Если Светланов посвятил себя сдуванию пыли веков с забытых партитур, то Рождественский открывал публике современную музыку — Альфреда Шнитке, Софию Губайдулину, Пауля Хиндемита, Бенджамина Бриттена, Игоря Стравинского, к чему пристрастил его отец. Как-то в году 1949-м, когда все советские люди отправляли в Кремль гостинцы и рукотворные сувениры к юбилею любимого вождя, Николай Аносов преподнес сыну свой подарок — пластинки на 78 оборотов с записью «Петрушки» Стравинского. Заслушав пластинки почти до дыр (более полсотни раз!) на сундукообразном фанерном проигрывателе, Рождественский возжелал взглянуть на партитуру балета «Петрушка», отправившись в библиотеку Московской консерватории. Наивный молодой человек не знал, что просто так запрещенные ноты ему никто не выдаст. Секретность была такова, будто Рождественский требовал выдать ему карты приграничных районов СССР. Дрожащим от страха голосом, оглядываясь по сторонам, старшая библиотекарша отправила меломана за визой к заместителю директора консерватории, известному трубачу, игравшему раньше в оркестре Большого театра Георгию Антоновичу Орвиду. Ему не нужно было объяснять ценность музыки Стравинского, тем не менее резолюцию он поставил двусмысленную: «Выдать. Г. Орвид». Тем самым, на всякий случай, он заметал следы: поди разбери, что там «выдали», ведь название произведения он не указал!
Партитуру Рождественскому дали, но без права забрать ее домой, а лишь для ознакомления в читальном зале библиотеки. Заведующая забрала бумажку с разрешением Орвида, подколов ее куда-то, тоже на всякий случай. Почитатель Игоря Стравинского (вредного для СССР композитора-формалиста) читал его партитуру с предосторожностями, словно шпионскую шифровку. «Выбрав столик, — вспоминал Геннадий Николаевич, — в дальнем углу читального зала, я вынул из-за пазухи принесенную из дома нотную тетрадь и переписал в нее особо интриговавшие меня места.

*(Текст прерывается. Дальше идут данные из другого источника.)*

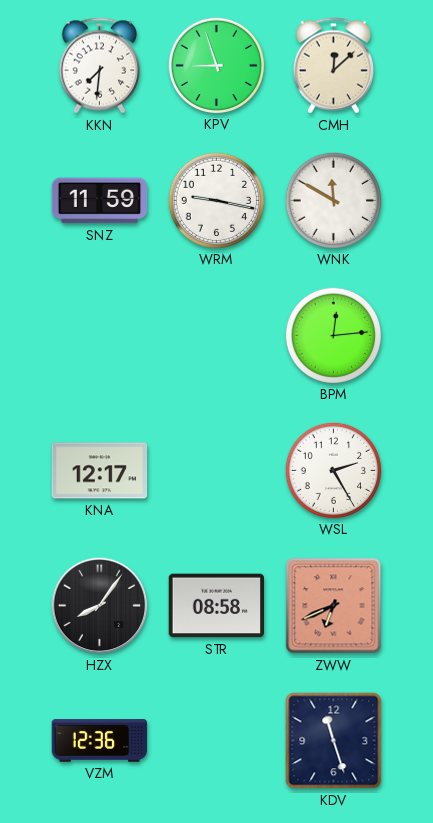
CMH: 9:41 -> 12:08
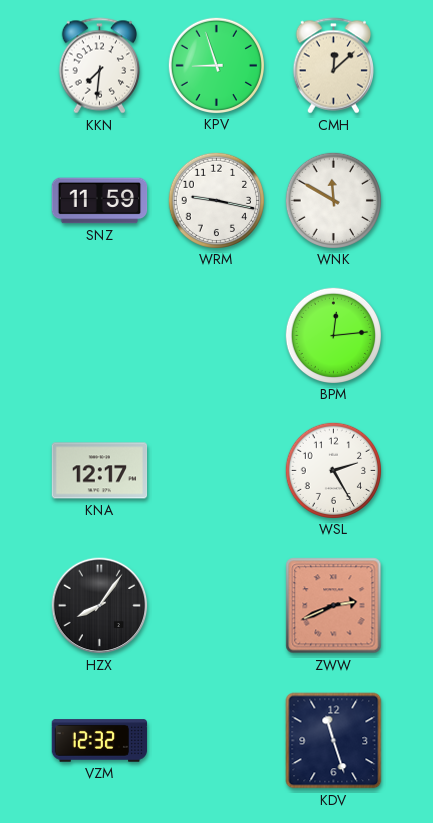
STR: 08:58 -> none
ZWW: 6:41 -> 2:41
VZM: 12:36 -> 12:32
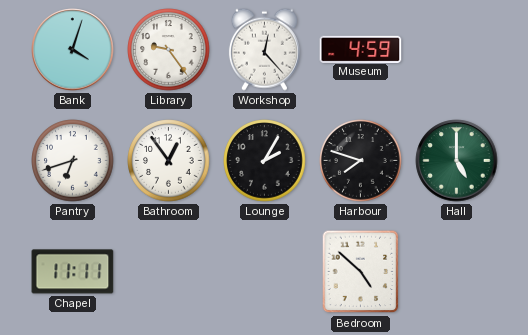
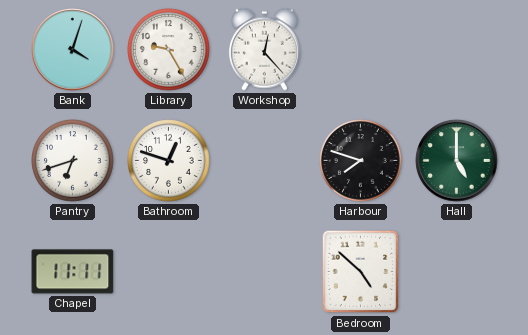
Library: 9:24 -> 9:25
Museum: 4:59 -> none
Bathroom: 12:54 -> 12:48
Lounge: 2:05 -> none
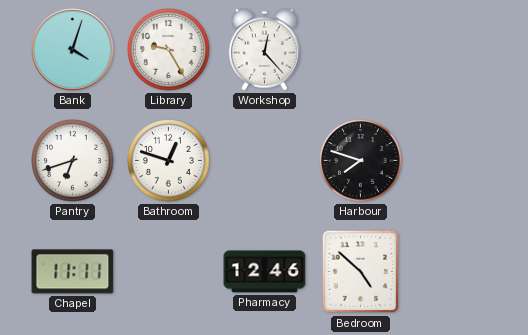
Hall: 5:00 -> none
Pharmacy: none -> 12:46
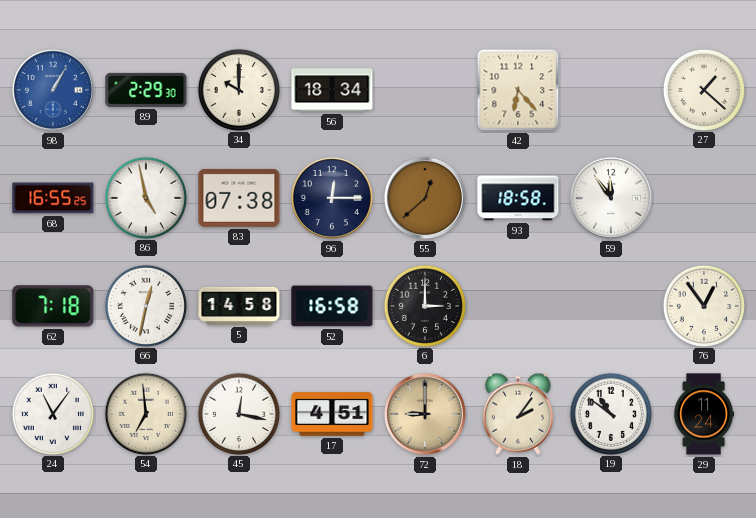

Теперь я знал, уже не “понаслышке”, почему так волшебно звучала партитура “Петрушки”. Через год я приехал вместе с балетом Большого театра в Лондон и был “безмерно” удивлен, увидев на полке нотного магазина фирмы “Boosey and Hawkes” одиннадцать (!) изданий партитуры “Петрушки”, каждое из которых можно было купить за доступную цену, ни у кого не испрашивая на это разрешения! Что я и сделал»[45]
.Рождественский пришел в Большой театр еще при Голованове — ассистентом главного дирижера. В конкурсе на должность стажера в 1950 году участвовало от силы пять человек. Рождественский, дабы продемонстрировать свои дирижерские способности, остроумно выбрал не Чайковского или Бородина, а малоизвестную «Эпическую поэму» композитора-современника, Германа Галынина, которую никто и слыхом не слыхивал. Это был хитрый ход — поскольку претензий Рождественскому предъявлять было не за что, его и выбрали среди прочих. После мучительного ожидания своей участи в коридоре молодой дирижер был вызван в ложу, где заседала высокая комиссия с Головановым во главе: «Мы тебя взяли, но о яме забудь и выкинь из головы, что когда-нибудь будешь дирижировать здесь и вообще войдешь в дирижерскую комнату!» А Рождественский и не претендовал на место Голованова — спасибо, что вообще на порог пустили, в девятнадцать-то лет! Он ведь не Вилли Ферреро.